- Approach 1: Do It Yourself
- Approach 2: Hire a Designer, But Do the Work Yourself
- Approach 3: Outsource the Whole Project
- Summary
Approach 2: Hire a Designer, But Do the Work Yourself
If you don’t have enough confidence in your own vision, and/or don’t think you can pull together the details well enough, you might hire a designer to help you with a kitchen plan. The designer looks at your current kitchen, listens to the factors motivating you to remodel, presents some alternatives, and finally creates a detailed plan for you. The plan should include exactly what you need to purchase and a complete estimate of cost—including the cost of the designer. You can take that plan, make your purchases, and set out to remodel your kitchen with a high degree of confidence that the results will meet your needs and desires. The designer has helped to organize your thinking and given you a goal that you know is achievable.

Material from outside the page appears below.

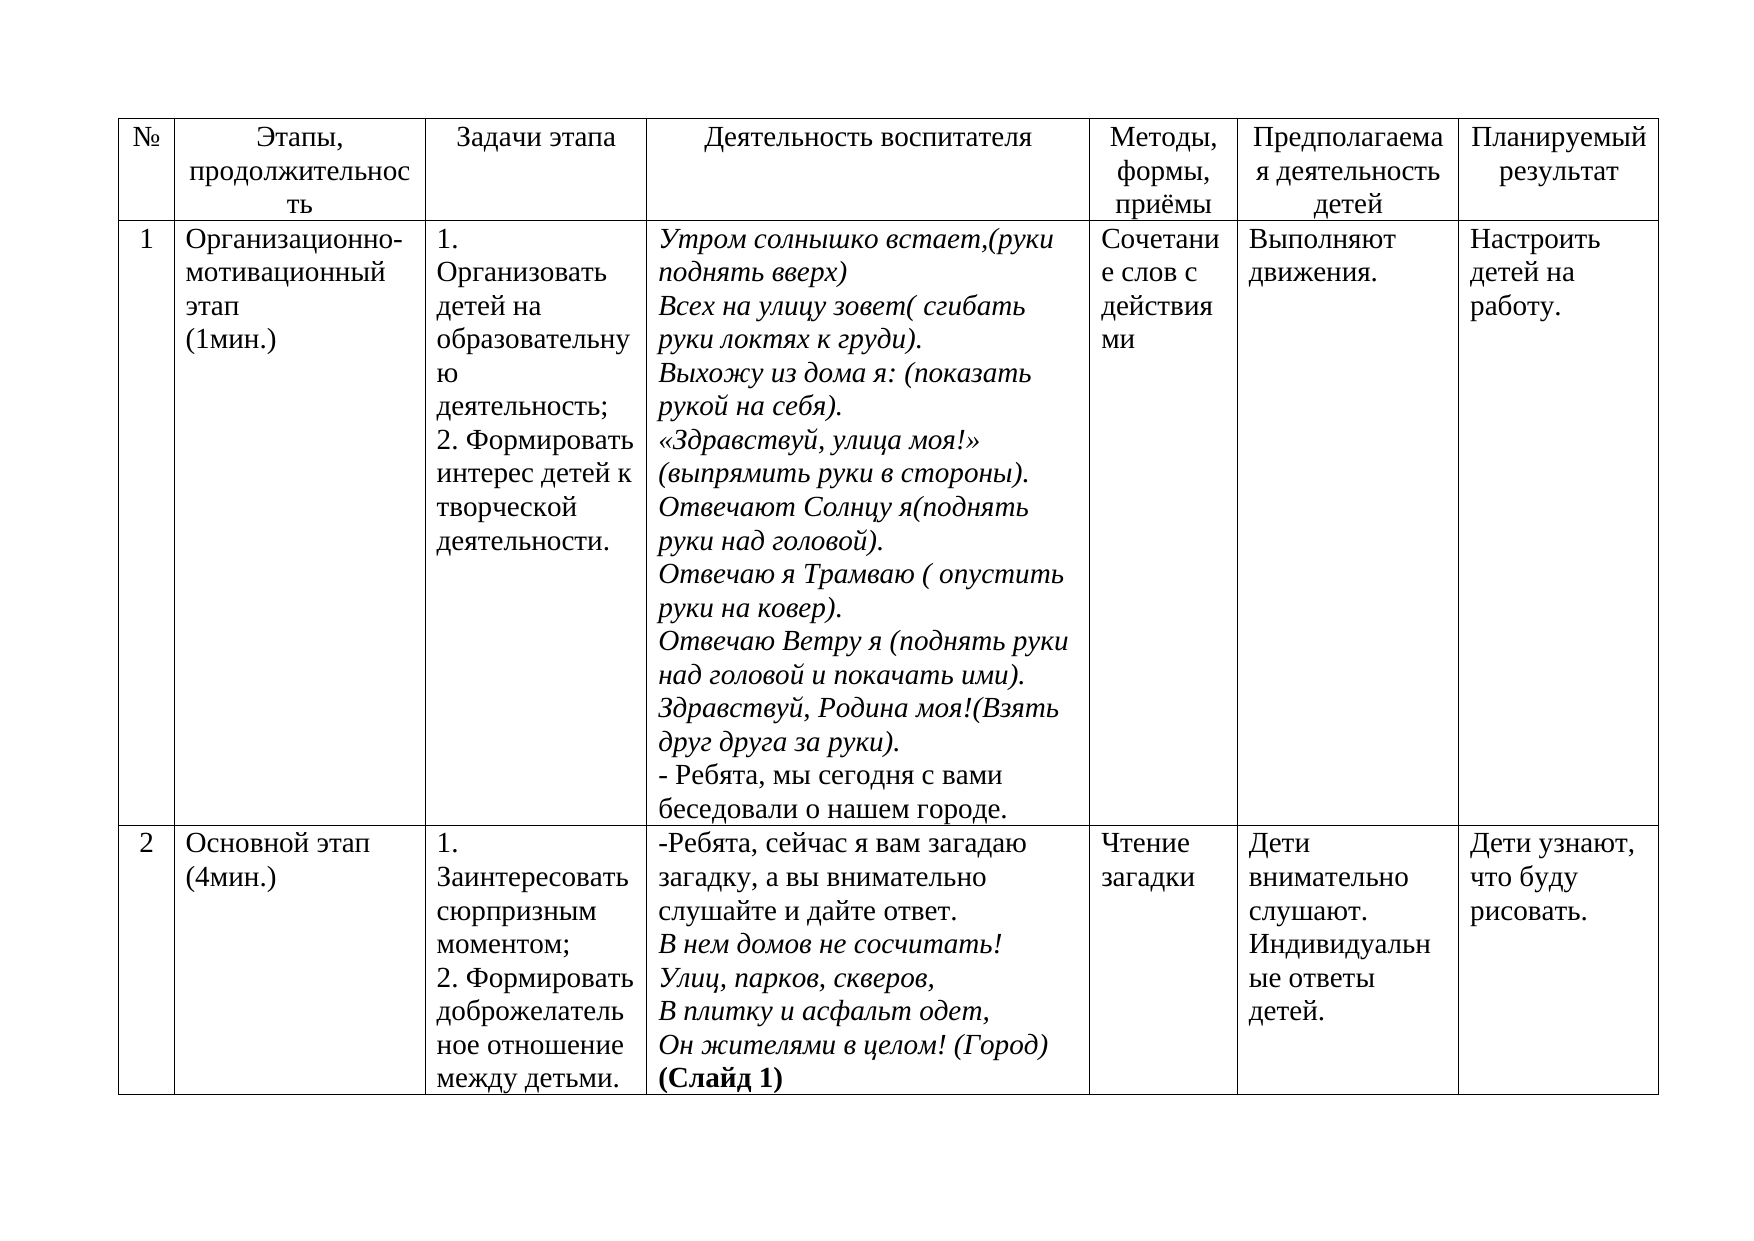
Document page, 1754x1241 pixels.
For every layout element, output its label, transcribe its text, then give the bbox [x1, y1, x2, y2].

The use of a kitchen designer is analogous to the use of an ITIL consultant. Thousands of highly skilled people make a living helping organizations to get started with ITIL. These experts can evaluate your current organization for strengths and weaknesses, listen to your motivations, help you to explore alternatives, and eventually create a detailed plan. The plan should include tasks for staffing, process development, tool implementation or augmentation, communications with stakeholders, and of course some indication of the resources you’ll need to complete the project.
One variation of this approach is to engage a high-level designer or architect first, and then hire lower-level designers for each piece. In the kitchen, for example, you might employ one overall architect who will lay out the entire plan for the kitchen makeover, but then work with an interior designer to figure out a color scheme, a master carpenter to plan cabinetry and flooring, and a personal shopper to find the best deals on appliances and furniture.

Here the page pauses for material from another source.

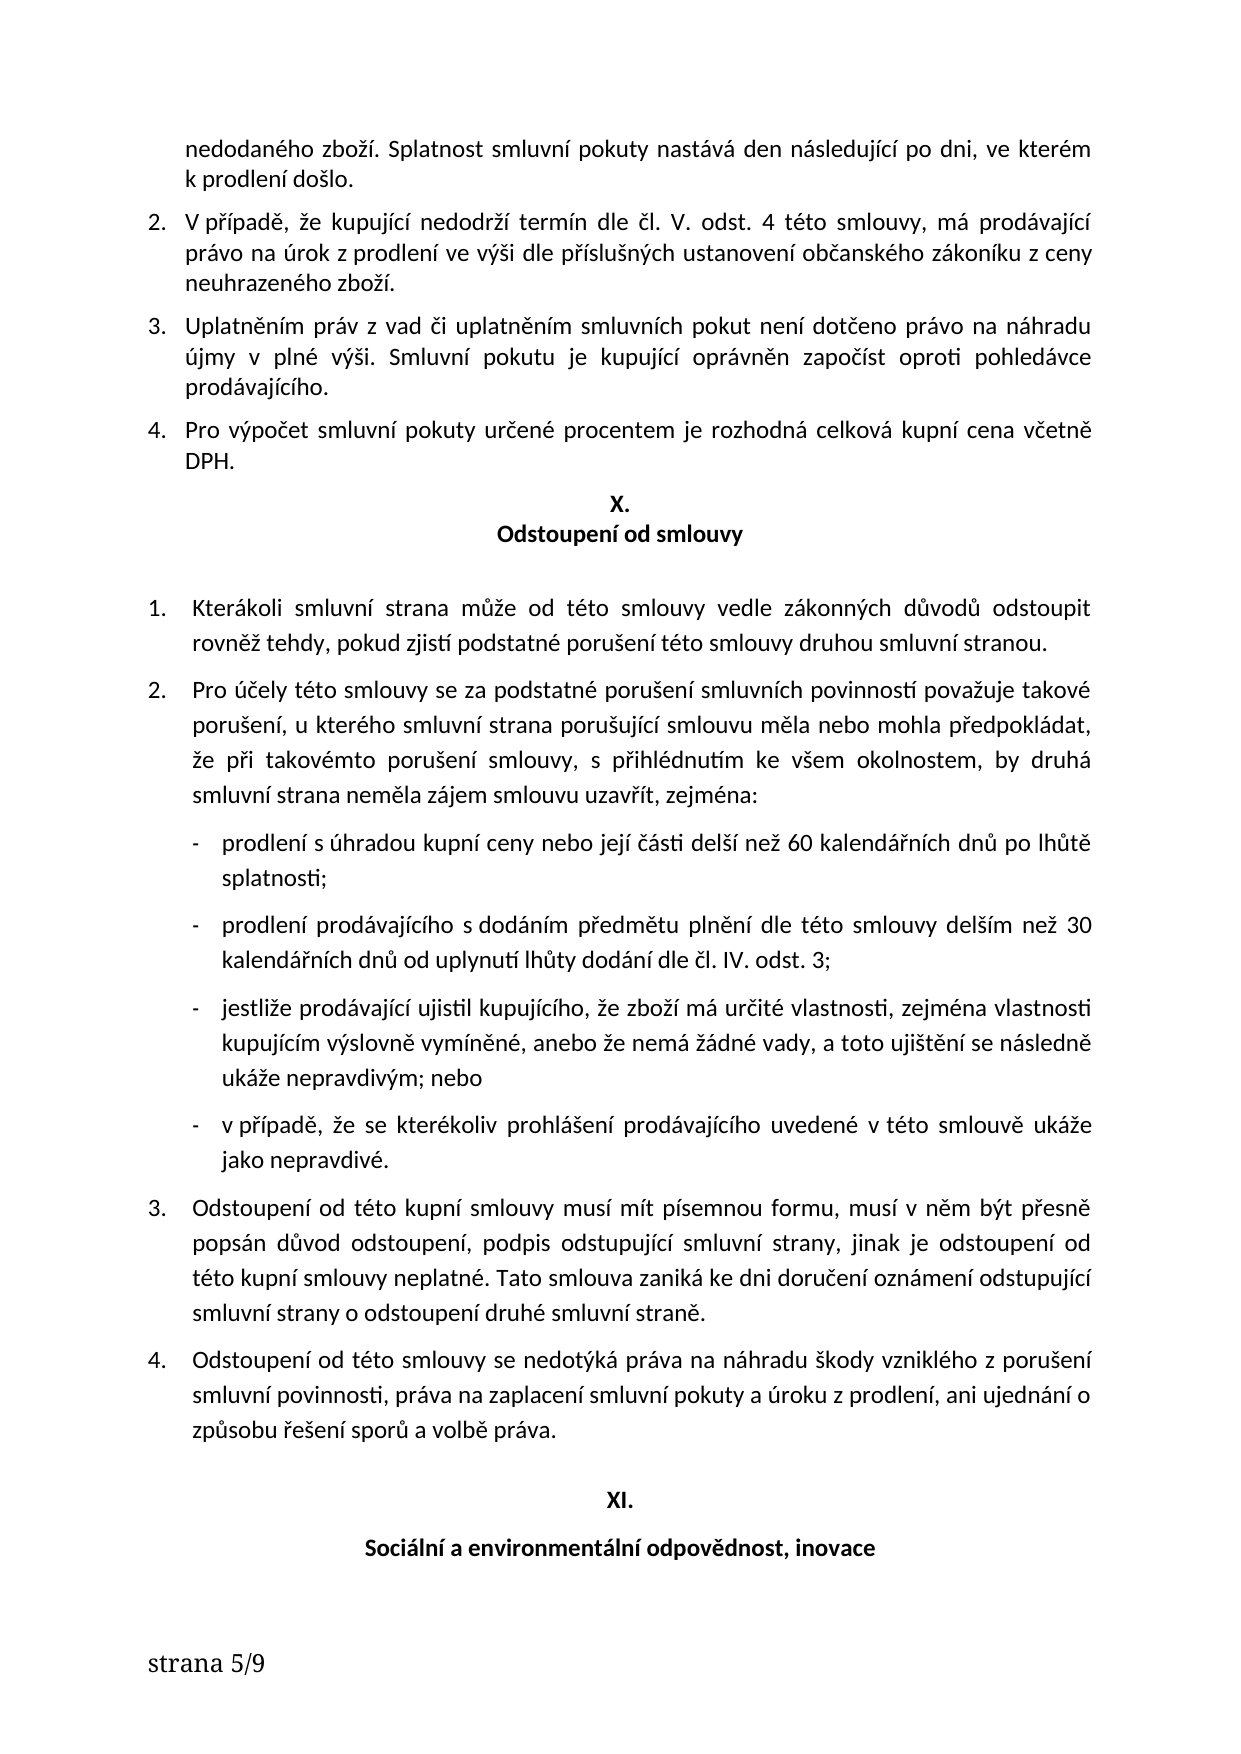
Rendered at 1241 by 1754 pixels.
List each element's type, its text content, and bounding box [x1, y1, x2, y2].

For an ITIL implementation, you might select an overall architect who will set out the vision and define a series of individual phases. The phases will define specific process areas to implement—and, equally important, the benefits you should see from implementing each phase. A good architect will front-load the benefits so that the later phases become optional based on how your business changes as you implement the earlier phases. Next, you build phase-specific project plans with the help of consultants who are experts in the various disciplines. Using two layers of consultants is likely to be more expensive in the long run, but will help you to demonstrate value earlier than when running a single, monolithic project.
Of course, the use of designers or consultants still assumes that you have enough skills to complete the job once the design or project plan is done. This is a good approach for managers who don’t really have knowledge of ITIL, or who believe that their organization isn’t strong in defining a vision and making project plans to reach that vision. Hiring outside expertise ensures that you get industry best practices, instead of simply rearranging your old processes with new ITIL buzzwords thrown in. You still need to have the skills to execute the project, and you still own the responsibility for the results.